++++ TEXTO EXTRAÍDO
No solo los filósofos eran el blanco de sus ácidas frases, sino también el resto de los ciudadanos. Un día fue invitado a casa de un hombre rico, que no paró de hacer referencia al lujo y la limpieza de su hogar. Ni corto no perezoso, Diógenes le escupió un gargajo en plena cara y, como defensa, arguyó que era el único sitio sucio que había visto para hacerlo. En otra ocasión, asistió a un certamen de tiro con arco, en el que participaba un joven realmente malo que no conseguía dar nunca en la diana. Diógenes decidió que lo mejor era sentarse junto a esta, después de manifestar que le parecía que era el sitio más seguro.
“Probablemente los asnos se rían de ti, pero no te importa. Así, a mí no me importa que los hombres se rían de mí”
No perdía su ironía ni en los peores momentos. En cierto momento de su vida, fue hecho prisionero para ser vendido como esclavo y cuando sus captores le preguntaron qué era lo que sabía hacer, respondió: “Sé mandar. Mira a ver si alguien quiere comprar un amo”.
Pero puede que la más genial y famosa fuera la que le dedicó nada más y nada menos que al todopoderoso Alejandro Magno. Estaba el emperador paseando por la ciudad con su séquito cuando se encontró a Diógenes, que descansaba tumbado en mitad de la calle. El emperador, conocedor de su fama y genio e intrigado por su curiosa visión de la vida, le ordenó que le pidiera aquello que más deseaba, que él lo haría realidad.
La respuesta de nuestro protagonista no tuvo desperdicio: el sol. Ante el asombro de Alejandro, Diógenes le matizó su respuesta: “Apártate, me tapas el sol”. Mientras que el séquito del emperador prorrumpía en carcajadas e insultos contra el filósofo, el joven pero inteligente rey de Macedonia (quien había sido discípulo de Aristóteles) quedó sumamente impresionado por la coherencia del errabundo personaje, pues dejaría dicho para la posteridad: “Si no fuera Alejandro, querría ser Diógenes”.
Los últimos años de Diógenes
Como esclavo, Diógenes terminó recayendo en la ciudad de Corinto, donde fue comprado por el noble Jeníades, el cual conocía su fama. Por ello, tomó la decisión de comprarlo para que fuera el tutor de sus hijos, dándole también la libertad. El sabio aceptó la oferta y se puso manos a la obra: obligó a los pequeños a caminar descalzos (como él), a vestir siempre la misma ropa (como él), a comer frugalmente (como él), a beber sólo agua (como él) y a raparse el pelo. Les enseñó a vivir, fundamentalmente, como auténticos cínicos. Pero no solo vigiló sus hábitos, también instruyó magníficamente sus mentes, haciéndoles aprender de memoria pasajes enteros de los más grandes sabios y poetas de la época, además de enseñarles a montar a caballo y a manejar el arco y las flechas.
++++++++
DESCRIPCIÓN DEL EJERCICIO:
Prolonga el texto sobre Diógenes a partir de su última frase.
++++ DATOS ALMACENADOS
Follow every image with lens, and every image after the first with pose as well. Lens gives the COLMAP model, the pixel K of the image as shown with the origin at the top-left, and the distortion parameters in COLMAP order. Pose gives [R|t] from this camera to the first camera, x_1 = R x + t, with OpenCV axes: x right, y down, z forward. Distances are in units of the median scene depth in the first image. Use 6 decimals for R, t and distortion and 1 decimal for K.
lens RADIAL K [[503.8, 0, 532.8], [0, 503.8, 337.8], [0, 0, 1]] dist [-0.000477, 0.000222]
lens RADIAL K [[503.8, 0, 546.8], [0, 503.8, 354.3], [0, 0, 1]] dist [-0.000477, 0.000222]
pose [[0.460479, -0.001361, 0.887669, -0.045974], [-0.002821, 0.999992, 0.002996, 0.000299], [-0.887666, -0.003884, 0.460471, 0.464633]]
++++++++
++++ DATOS ALMACENADOS
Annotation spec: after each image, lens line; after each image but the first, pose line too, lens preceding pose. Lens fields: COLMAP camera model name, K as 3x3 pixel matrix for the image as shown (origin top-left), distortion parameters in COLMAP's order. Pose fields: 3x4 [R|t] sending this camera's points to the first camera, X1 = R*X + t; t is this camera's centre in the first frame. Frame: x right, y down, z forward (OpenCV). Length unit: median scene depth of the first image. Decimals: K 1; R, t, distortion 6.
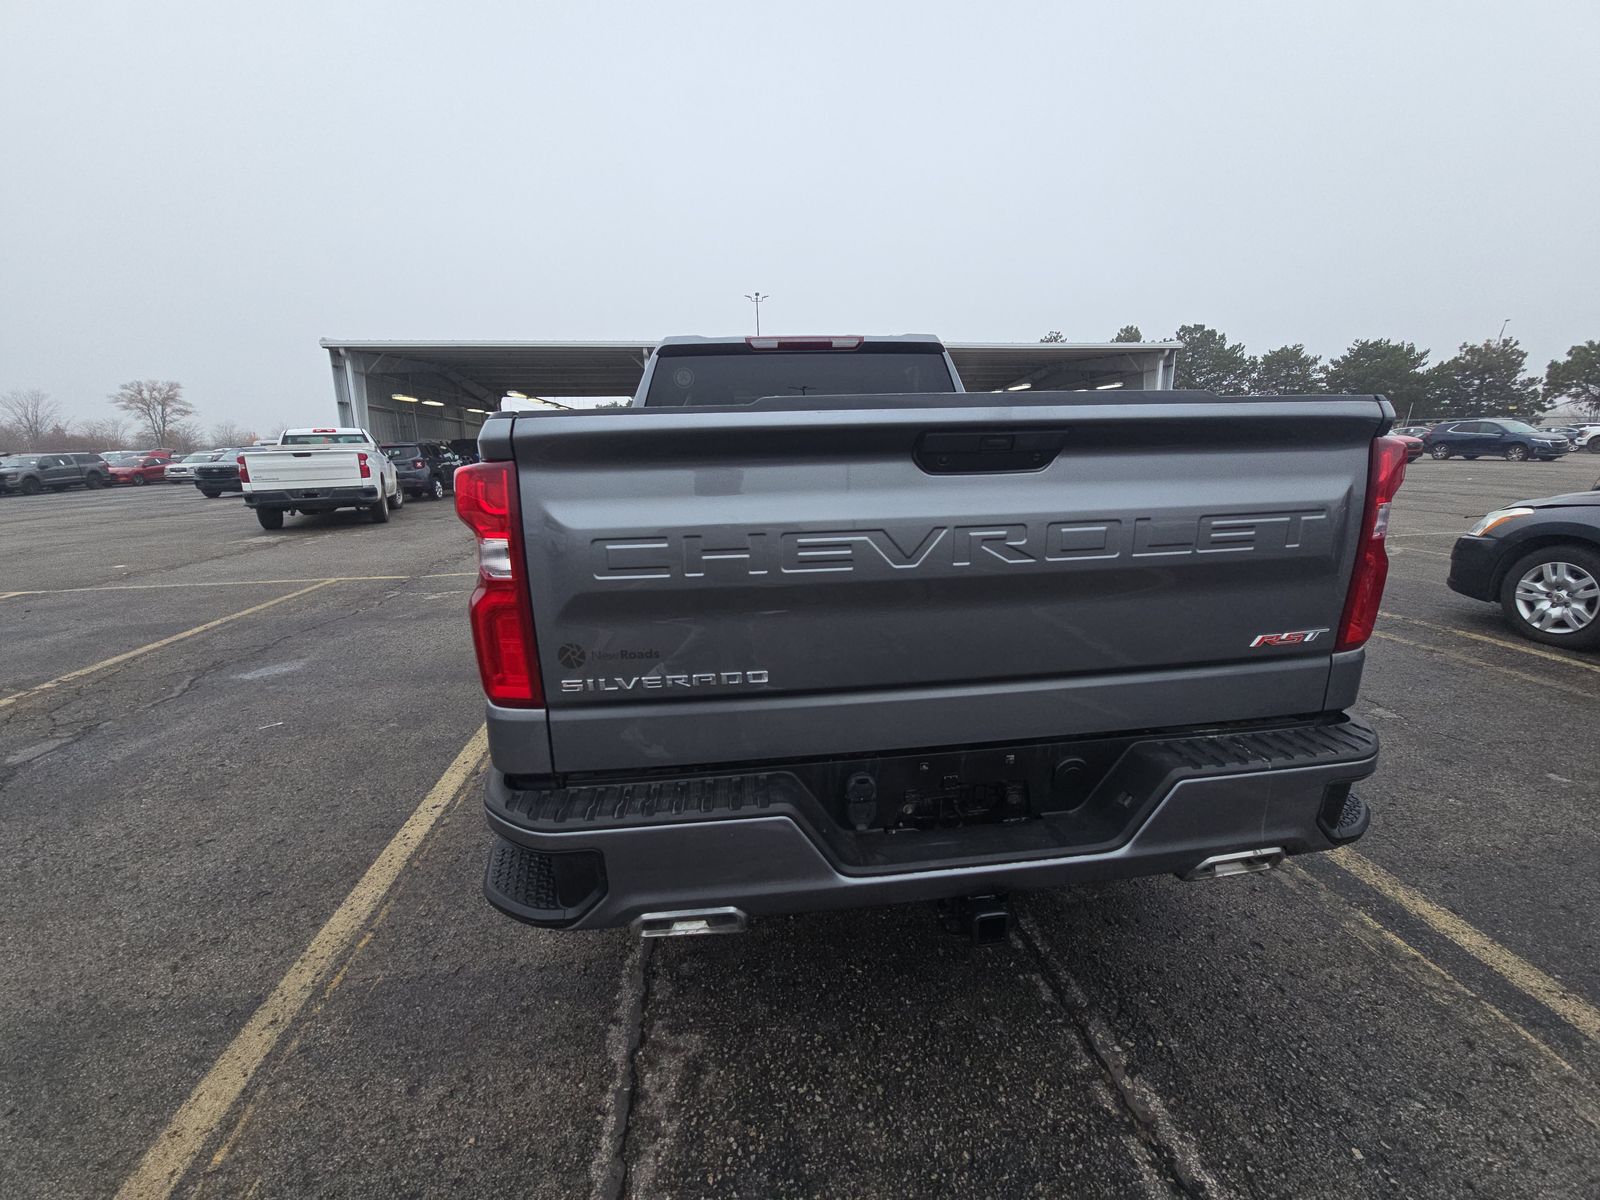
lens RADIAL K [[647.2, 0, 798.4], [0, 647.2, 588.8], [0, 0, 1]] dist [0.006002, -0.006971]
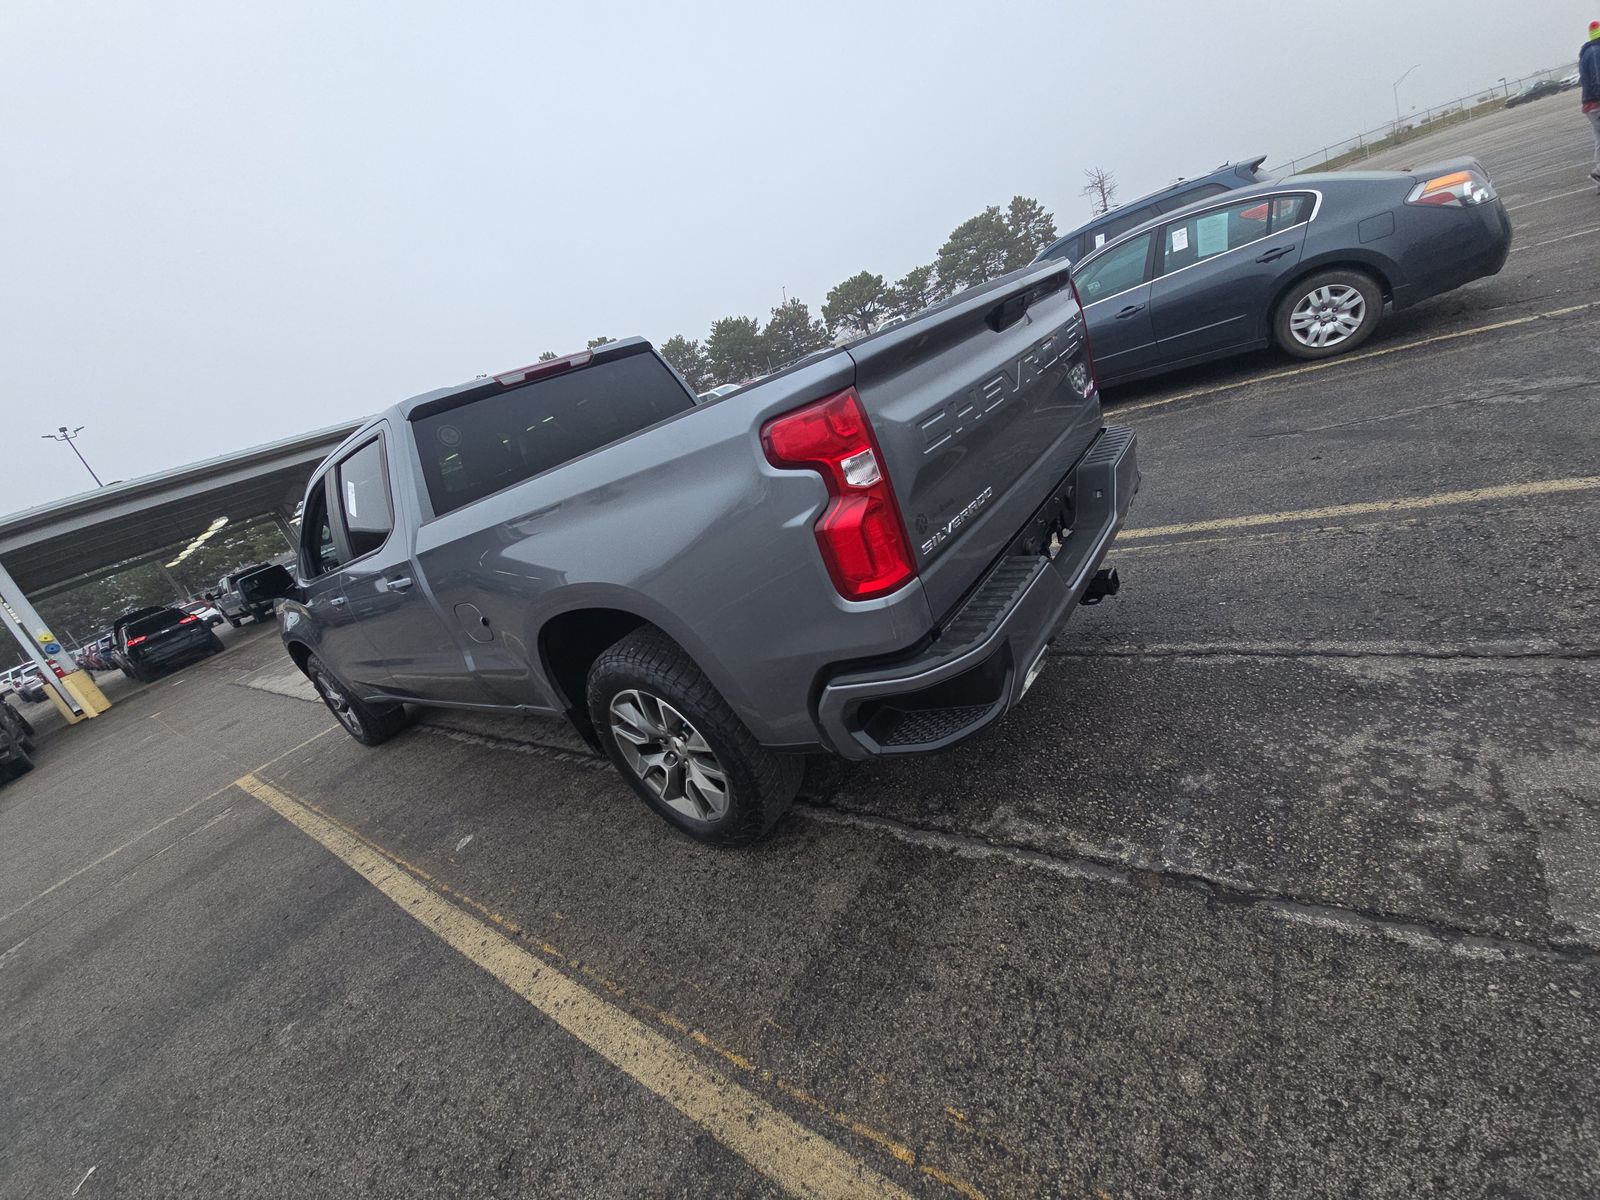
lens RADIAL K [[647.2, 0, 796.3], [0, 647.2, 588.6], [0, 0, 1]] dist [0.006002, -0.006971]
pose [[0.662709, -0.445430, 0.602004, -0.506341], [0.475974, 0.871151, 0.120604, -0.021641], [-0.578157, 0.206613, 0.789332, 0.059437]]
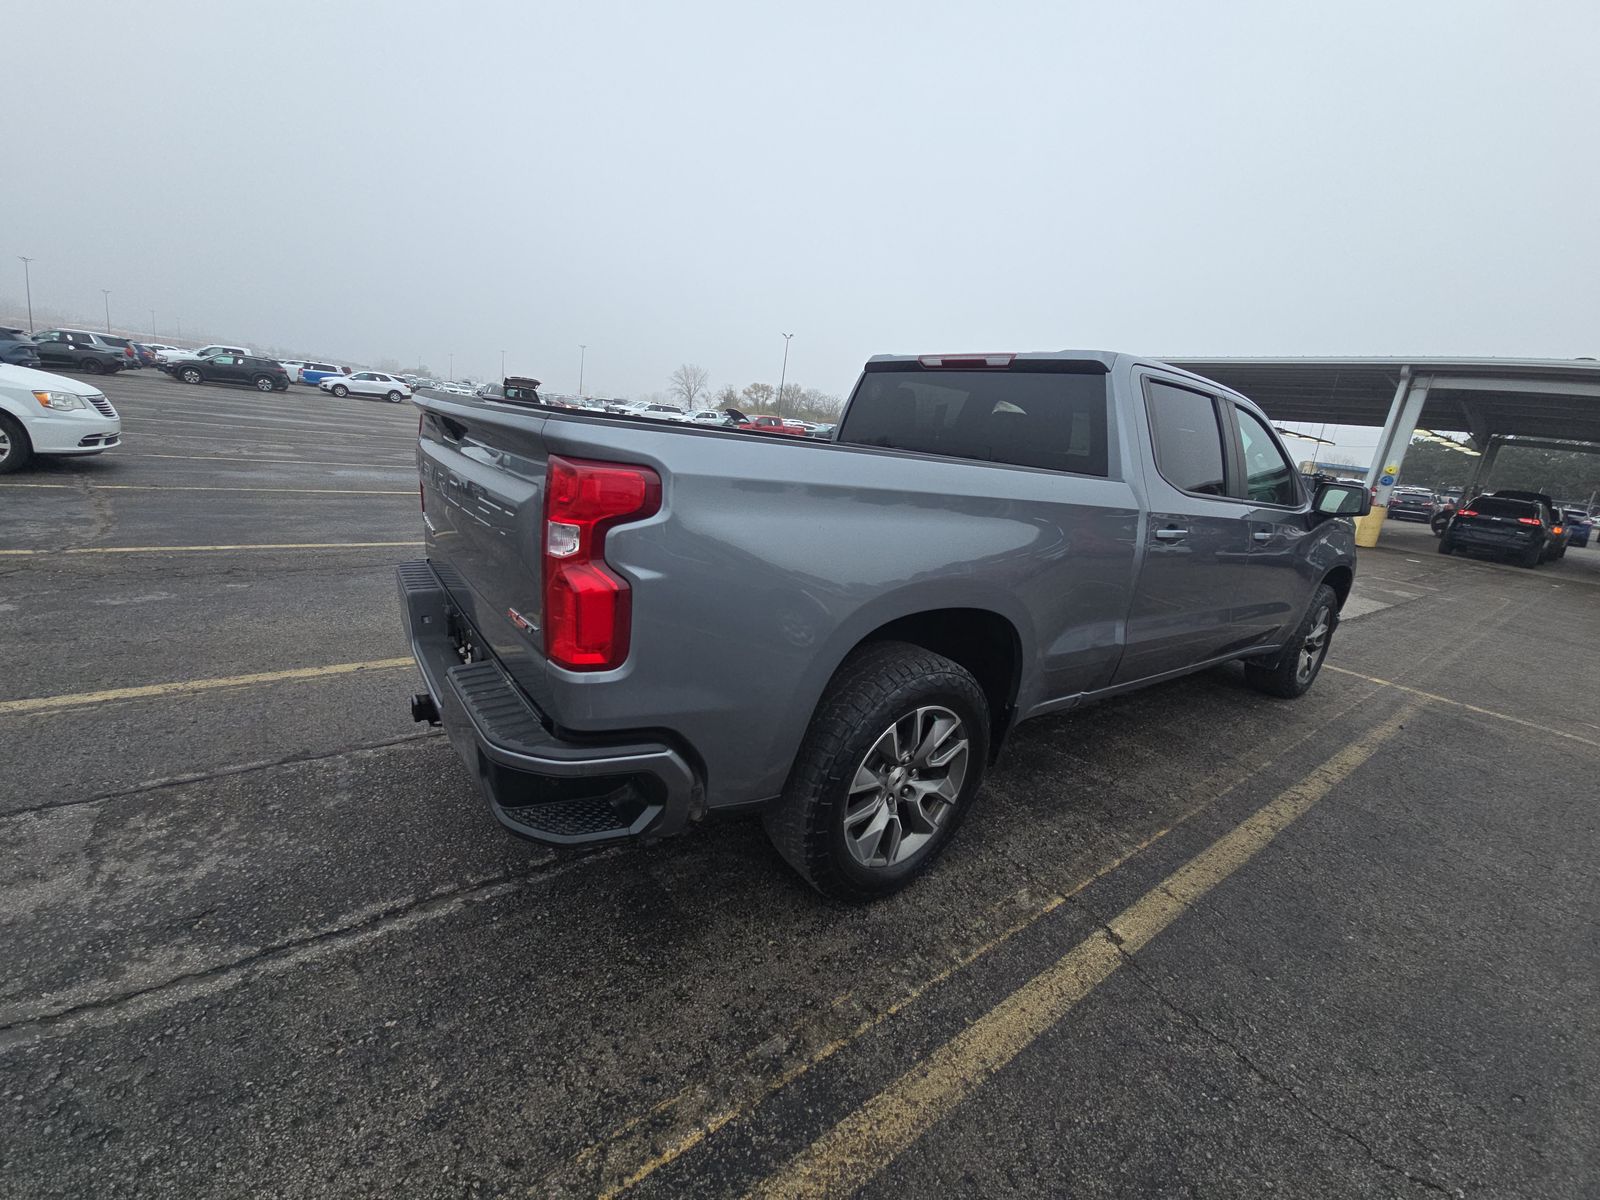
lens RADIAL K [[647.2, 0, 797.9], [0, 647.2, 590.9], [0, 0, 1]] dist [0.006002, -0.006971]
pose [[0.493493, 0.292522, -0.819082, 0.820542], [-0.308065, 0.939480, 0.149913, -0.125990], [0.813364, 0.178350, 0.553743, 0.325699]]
++++++++
RESPUESTA:
Y los jóvenes, pese a la rigidez de su maestro, no solo no renegaron de él, sino que le tuvieron gran cariño. La prueba es que nunca abandonó su hogar, muriendo en la ciudad de Corinto en el 323 a. C. con nada menos que 89 años. Dedicó toda su vida al autocontrol y nadie puede negar que lo consiguió, a fin de cuentas, como él decía, “todo puede conseguirse con esfuerzo, incluso la virtud”.
Un síndrome que no es el suyo
Llama la atención que hoy, cuando se habla del desorden psicológico conocido como ”síndrome de Diógenes”, nos referimos a un trastorno que nada tiene que ver con su vida. Esta alteración de la conducta se caracteriza por la acumulación de forma compulsiva de todo tipo de materiales, especialmente basura, de manera que los que lo padecen suelen terminar viviendo en condiciones infrahumanas e insalubres por acumulación de enseres.
No deja de tener guasa que le dé su nombre Diógenes de Sínope, un hombre que no es que no acumulara cosas, sino que despreciaba casi todo. Diógenes no tenía posesiones y defendía justamente lo contrario de este síndrome: despojarnos de todo aquello que fuera innecesario para poder vivir la vida del modo más libre de ataduras posible.